What to do>
1: Reproduce the passage on grief and faith between "First, let us" and "with you yet.", inclusive.
2: In the passage on grief and faith, which verse is cited for the claim that no one leaves this earth before their appointed time?
3: According to the passage on grief and faith, why are its words about sexual intimacy outside of marriage not meant to heap shame on the reader?
───── Reading text
First, let us address your question about God’s "qualification" for taking you home. The Bible tells us that our times are in God’s hands (Psalm 31:15), and no one leaves this earth before their appointed time (Job 14:5). Suffering and loss are not signs of God’s absence but of a fallen world marred by sin. Yet God does not leave us without hope. Jesus said, "I am the resurrection and the life. He who believes in me will still live, even if he dies" (John 11:25). Your life has value and purpose, even in this pain. The enemy would love to use this grief to isolate you, to make you feel as though your life no longer matters. But we rebuke that lie in Jesus’ name! You are fearfully and wonderfully made (Psalm 139:14), and God is not finished with you yet.

Now, let us speak plainly about the relationship you mentioned. We grieve with you over the loss of your boyfriend, but we must also gently address the reality that the Bible calls sexual intimacy outside of marriage fornication, a sin that separates us from God’s best (1 Corinthians 6:18, Hebrews 13:4). We do not say this to heap shame upon you, for Christ’s blood covers all sin for those who repent and turn to Him. But we must encourage you to examine your heart before the Lord. Have you placed your faith in Jesus Christ as your Savior? Have you surrendered your life, your grief, and your future to Him? If not, we urge you to do so today. "For God so loved the world, that he gave his one and only Son, that whoever believes in him should not perish, but have eternal life" (John 3:16). Salvation is found in no other name but Jesus (Acts 4:12).
──────────
───── Stored data
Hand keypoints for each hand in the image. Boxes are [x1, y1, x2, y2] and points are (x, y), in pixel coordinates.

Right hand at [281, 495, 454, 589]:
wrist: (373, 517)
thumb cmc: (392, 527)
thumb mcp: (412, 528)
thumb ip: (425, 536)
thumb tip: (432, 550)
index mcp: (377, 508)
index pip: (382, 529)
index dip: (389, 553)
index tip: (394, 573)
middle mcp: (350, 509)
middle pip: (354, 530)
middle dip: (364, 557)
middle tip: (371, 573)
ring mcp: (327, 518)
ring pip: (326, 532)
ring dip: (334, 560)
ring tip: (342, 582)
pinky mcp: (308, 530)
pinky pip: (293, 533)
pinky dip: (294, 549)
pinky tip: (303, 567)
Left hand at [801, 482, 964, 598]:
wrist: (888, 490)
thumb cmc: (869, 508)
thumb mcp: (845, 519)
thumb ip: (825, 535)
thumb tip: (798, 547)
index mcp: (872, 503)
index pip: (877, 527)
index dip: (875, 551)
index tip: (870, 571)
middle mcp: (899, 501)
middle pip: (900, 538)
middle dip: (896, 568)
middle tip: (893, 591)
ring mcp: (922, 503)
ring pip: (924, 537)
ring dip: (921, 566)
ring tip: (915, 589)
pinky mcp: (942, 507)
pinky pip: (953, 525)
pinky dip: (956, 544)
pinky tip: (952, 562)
──────────
───── Stored data
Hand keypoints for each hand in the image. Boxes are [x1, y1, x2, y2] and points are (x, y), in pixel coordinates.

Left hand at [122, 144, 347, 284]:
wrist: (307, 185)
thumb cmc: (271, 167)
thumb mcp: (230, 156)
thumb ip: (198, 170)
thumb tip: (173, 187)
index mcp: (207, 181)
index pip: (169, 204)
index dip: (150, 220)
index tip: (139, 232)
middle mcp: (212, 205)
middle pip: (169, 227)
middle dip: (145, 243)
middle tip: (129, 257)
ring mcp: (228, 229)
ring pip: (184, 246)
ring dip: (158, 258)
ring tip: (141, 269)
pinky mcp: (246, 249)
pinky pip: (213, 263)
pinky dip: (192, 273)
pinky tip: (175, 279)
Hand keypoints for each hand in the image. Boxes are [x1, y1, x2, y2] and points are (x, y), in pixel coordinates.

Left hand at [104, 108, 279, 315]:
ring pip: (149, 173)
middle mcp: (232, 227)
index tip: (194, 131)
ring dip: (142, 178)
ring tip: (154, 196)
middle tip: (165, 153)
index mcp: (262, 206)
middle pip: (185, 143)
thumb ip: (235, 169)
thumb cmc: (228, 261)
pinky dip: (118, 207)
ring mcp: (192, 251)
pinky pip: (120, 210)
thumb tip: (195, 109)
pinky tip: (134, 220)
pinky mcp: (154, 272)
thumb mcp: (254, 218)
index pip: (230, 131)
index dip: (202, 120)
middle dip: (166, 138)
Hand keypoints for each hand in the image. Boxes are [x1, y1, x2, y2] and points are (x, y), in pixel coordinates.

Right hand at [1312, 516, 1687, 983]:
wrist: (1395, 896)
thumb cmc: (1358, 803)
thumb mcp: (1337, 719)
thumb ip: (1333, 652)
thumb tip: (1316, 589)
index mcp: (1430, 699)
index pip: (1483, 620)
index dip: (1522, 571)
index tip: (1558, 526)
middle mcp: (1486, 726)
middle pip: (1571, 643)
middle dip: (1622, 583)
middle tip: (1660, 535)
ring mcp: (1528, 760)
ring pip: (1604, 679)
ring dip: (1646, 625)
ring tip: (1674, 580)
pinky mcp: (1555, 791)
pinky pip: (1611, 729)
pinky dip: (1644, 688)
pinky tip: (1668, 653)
──────────
───── Stored data
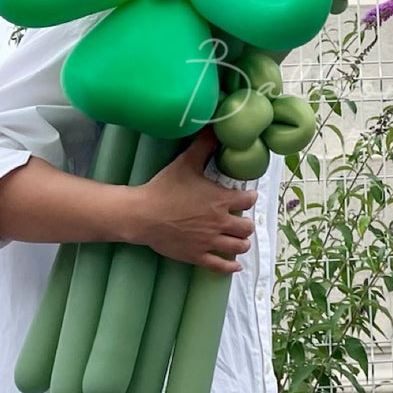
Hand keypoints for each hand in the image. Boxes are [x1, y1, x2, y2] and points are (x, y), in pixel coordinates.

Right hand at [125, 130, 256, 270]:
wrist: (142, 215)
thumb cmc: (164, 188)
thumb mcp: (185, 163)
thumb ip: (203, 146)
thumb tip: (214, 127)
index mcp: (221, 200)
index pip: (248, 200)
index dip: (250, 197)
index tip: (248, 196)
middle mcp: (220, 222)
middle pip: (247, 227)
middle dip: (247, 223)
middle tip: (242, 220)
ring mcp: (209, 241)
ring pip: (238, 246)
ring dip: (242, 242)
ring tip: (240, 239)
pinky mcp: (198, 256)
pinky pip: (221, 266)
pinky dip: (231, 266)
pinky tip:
──────────
Responses per task>
1:
First, let us address your question about God’s "qualification" for taking you home. The Bible tells us that our times are in God’s hands (Psalm 31:15), and no one leaves this earth before their appointed time (Job 14:5). Suffering and loss are not signs of God’s absence but of a fallen world marred by sin. Yet God does not leave us without hope. Jesus said, "I am the resurrection and the life. He who believes in me will still live, even if he dies" (John 11:25). Your life has value and purpose, even in this pain. The enemy would love to use this grief to isolate you, to make you feel as though your life no longer matters. But we rebuke that lie in Jesus’ name! You are fearfully and wonderfully made (Psalm 139:14), and God is not finished with you yet.

2: Job 14:5.

3: Christ's blood covers all sin for those who repent and turn to Him.